• [What is being asked]:
Find the string "sementes" in the records. Copy every line it appears in.

• [Information]:
= = =
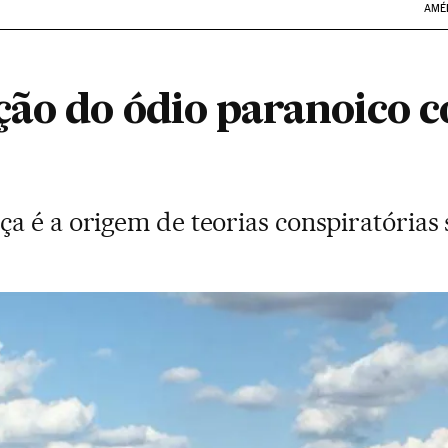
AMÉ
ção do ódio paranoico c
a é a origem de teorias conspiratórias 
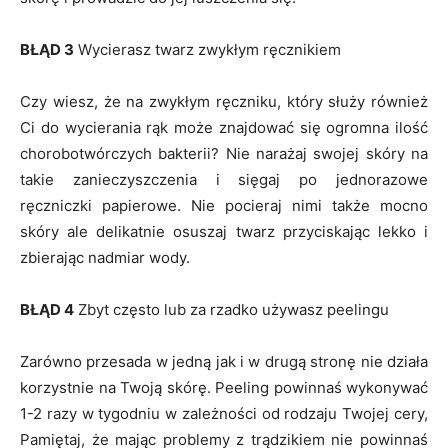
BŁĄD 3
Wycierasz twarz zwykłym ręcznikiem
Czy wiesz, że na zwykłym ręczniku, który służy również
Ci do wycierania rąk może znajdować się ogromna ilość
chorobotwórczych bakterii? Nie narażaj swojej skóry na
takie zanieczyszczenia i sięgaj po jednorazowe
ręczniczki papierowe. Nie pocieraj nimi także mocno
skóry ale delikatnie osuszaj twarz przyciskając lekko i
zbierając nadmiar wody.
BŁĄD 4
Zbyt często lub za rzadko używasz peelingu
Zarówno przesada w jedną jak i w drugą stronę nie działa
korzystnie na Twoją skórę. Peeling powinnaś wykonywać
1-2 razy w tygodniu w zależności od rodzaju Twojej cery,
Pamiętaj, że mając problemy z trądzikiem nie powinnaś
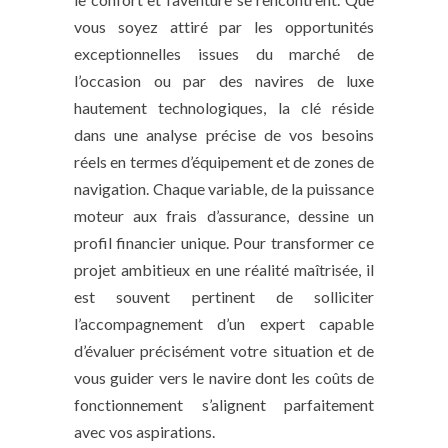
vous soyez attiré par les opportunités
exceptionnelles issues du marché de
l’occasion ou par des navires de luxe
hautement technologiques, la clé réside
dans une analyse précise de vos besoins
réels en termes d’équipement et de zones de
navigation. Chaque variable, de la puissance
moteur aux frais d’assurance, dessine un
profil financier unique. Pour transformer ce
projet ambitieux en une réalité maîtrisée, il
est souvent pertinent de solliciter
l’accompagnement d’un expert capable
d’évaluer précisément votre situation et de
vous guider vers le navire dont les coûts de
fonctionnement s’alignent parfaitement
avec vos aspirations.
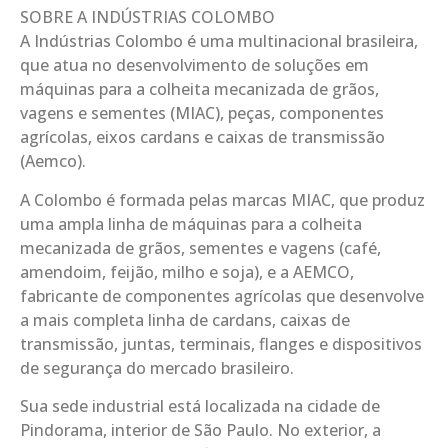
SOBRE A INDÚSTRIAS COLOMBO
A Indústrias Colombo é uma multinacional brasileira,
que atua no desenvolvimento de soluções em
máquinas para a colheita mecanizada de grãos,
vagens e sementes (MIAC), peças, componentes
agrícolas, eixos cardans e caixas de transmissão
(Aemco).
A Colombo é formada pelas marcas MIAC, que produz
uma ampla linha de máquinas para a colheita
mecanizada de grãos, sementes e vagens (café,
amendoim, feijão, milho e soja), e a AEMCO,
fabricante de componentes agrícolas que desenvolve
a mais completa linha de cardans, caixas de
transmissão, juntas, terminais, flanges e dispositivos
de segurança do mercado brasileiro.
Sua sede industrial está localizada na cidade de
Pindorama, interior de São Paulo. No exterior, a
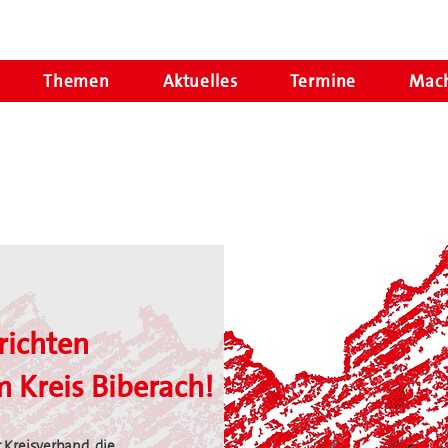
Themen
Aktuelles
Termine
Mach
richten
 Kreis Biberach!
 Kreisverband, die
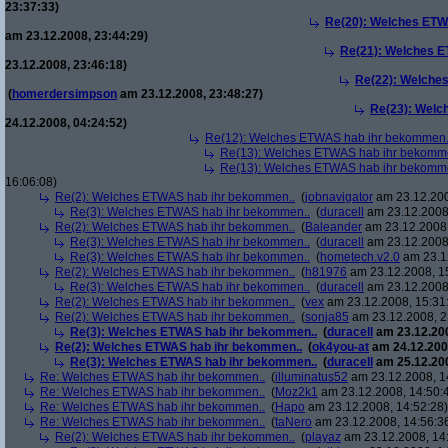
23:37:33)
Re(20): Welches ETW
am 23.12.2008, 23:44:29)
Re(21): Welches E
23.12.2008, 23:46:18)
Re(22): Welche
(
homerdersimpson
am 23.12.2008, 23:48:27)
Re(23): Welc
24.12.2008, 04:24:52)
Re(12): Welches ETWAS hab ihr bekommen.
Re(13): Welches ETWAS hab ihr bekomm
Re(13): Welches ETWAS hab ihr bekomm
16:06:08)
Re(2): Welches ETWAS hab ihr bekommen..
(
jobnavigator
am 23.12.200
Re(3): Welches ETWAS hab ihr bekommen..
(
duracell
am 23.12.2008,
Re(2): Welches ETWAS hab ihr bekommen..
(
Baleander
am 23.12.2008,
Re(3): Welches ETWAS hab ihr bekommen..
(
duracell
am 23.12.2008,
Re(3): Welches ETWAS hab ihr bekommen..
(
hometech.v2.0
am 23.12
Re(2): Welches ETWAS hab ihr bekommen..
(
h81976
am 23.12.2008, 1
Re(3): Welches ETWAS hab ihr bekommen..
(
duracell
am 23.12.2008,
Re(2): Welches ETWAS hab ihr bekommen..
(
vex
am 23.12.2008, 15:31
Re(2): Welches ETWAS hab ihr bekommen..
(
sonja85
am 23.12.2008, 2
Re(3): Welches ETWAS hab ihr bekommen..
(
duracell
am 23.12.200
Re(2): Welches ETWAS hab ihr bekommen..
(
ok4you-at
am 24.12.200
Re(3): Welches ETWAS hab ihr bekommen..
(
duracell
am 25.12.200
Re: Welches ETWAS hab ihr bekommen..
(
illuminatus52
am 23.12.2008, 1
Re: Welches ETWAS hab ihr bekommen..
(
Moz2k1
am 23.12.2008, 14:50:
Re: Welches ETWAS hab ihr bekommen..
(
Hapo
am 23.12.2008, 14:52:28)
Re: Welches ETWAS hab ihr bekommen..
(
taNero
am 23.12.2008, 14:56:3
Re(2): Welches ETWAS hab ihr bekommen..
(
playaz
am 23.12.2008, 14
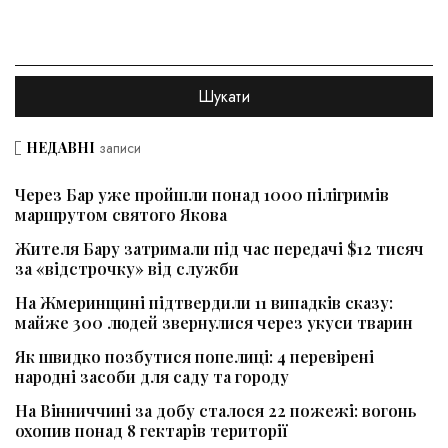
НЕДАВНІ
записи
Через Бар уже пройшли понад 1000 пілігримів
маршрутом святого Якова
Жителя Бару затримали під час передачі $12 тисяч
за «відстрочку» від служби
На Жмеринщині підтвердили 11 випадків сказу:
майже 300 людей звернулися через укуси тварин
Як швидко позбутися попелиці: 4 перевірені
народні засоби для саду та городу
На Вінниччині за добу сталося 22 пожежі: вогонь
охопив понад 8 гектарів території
= = =
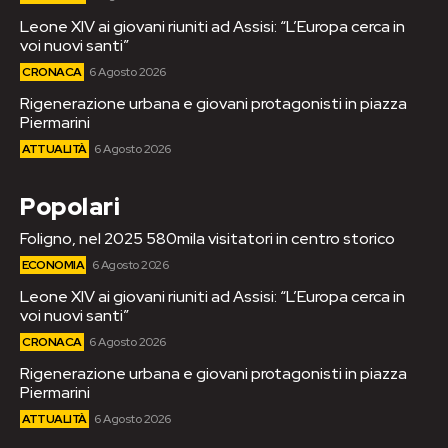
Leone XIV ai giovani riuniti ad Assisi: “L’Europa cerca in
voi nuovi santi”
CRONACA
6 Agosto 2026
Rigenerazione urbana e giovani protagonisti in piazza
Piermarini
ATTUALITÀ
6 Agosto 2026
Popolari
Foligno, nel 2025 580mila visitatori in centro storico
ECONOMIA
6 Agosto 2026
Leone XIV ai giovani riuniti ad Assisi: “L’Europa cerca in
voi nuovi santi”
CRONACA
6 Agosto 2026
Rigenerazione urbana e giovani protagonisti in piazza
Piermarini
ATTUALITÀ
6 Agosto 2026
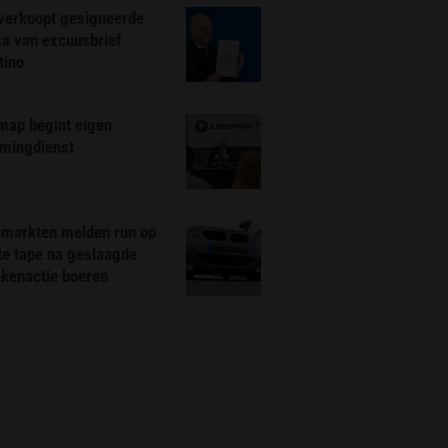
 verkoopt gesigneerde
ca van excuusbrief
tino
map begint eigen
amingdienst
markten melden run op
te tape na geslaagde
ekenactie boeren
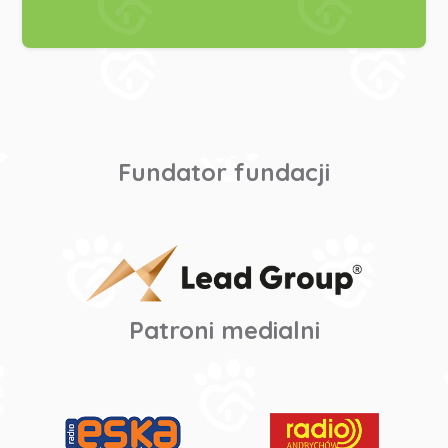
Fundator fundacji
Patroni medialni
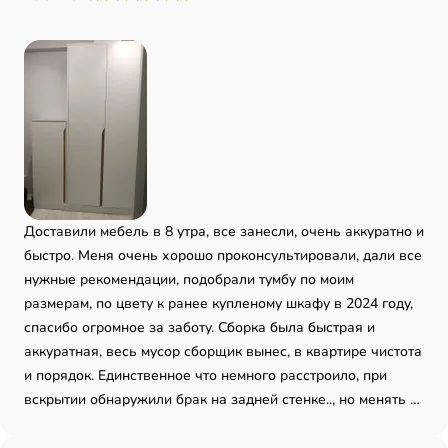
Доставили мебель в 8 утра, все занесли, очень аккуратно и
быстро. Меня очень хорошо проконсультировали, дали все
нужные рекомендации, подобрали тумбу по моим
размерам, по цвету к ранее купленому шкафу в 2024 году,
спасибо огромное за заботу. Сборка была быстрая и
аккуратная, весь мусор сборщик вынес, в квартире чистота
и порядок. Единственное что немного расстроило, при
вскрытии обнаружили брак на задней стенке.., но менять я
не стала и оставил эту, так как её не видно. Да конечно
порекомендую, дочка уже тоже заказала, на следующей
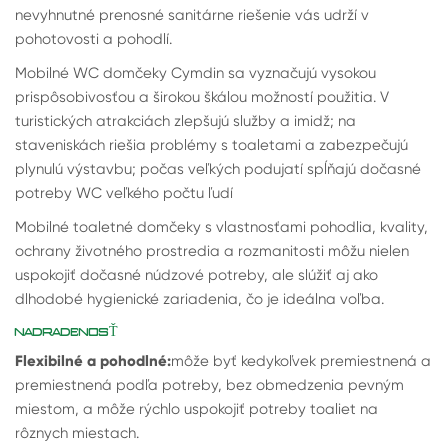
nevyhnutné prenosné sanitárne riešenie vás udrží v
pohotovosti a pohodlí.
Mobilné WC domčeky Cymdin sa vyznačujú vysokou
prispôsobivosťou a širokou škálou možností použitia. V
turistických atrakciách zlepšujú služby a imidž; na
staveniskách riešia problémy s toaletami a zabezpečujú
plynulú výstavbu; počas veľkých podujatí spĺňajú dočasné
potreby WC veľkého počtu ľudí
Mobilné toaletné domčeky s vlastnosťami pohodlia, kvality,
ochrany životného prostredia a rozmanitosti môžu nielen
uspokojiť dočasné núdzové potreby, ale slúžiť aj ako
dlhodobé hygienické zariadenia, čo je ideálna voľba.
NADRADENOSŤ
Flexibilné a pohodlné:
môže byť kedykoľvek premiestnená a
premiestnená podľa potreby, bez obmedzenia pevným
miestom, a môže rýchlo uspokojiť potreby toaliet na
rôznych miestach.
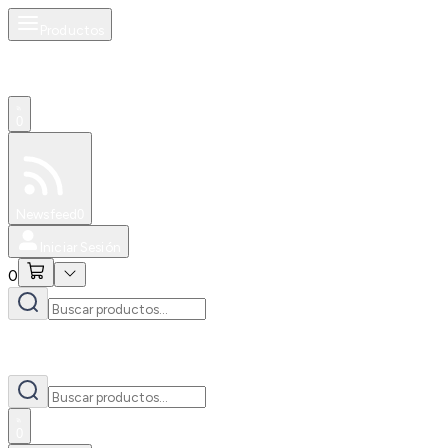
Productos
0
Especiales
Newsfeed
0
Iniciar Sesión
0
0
= = =
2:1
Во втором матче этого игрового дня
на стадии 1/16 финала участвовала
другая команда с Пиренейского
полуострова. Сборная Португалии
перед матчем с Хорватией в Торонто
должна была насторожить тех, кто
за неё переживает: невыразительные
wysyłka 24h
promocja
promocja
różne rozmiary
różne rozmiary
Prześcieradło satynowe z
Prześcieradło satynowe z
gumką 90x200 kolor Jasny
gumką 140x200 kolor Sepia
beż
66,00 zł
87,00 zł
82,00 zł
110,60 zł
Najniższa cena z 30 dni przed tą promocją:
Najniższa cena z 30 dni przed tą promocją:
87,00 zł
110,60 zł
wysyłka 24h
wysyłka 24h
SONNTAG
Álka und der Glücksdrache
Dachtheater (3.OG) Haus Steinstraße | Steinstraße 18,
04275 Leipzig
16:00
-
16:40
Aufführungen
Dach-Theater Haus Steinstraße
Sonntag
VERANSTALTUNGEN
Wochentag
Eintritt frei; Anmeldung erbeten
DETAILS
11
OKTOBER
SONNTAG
= = =
• [Response below]:
vagens e sementes (MIAC), peças, componentes
mecanizada de grãos, sementes e vagens (café,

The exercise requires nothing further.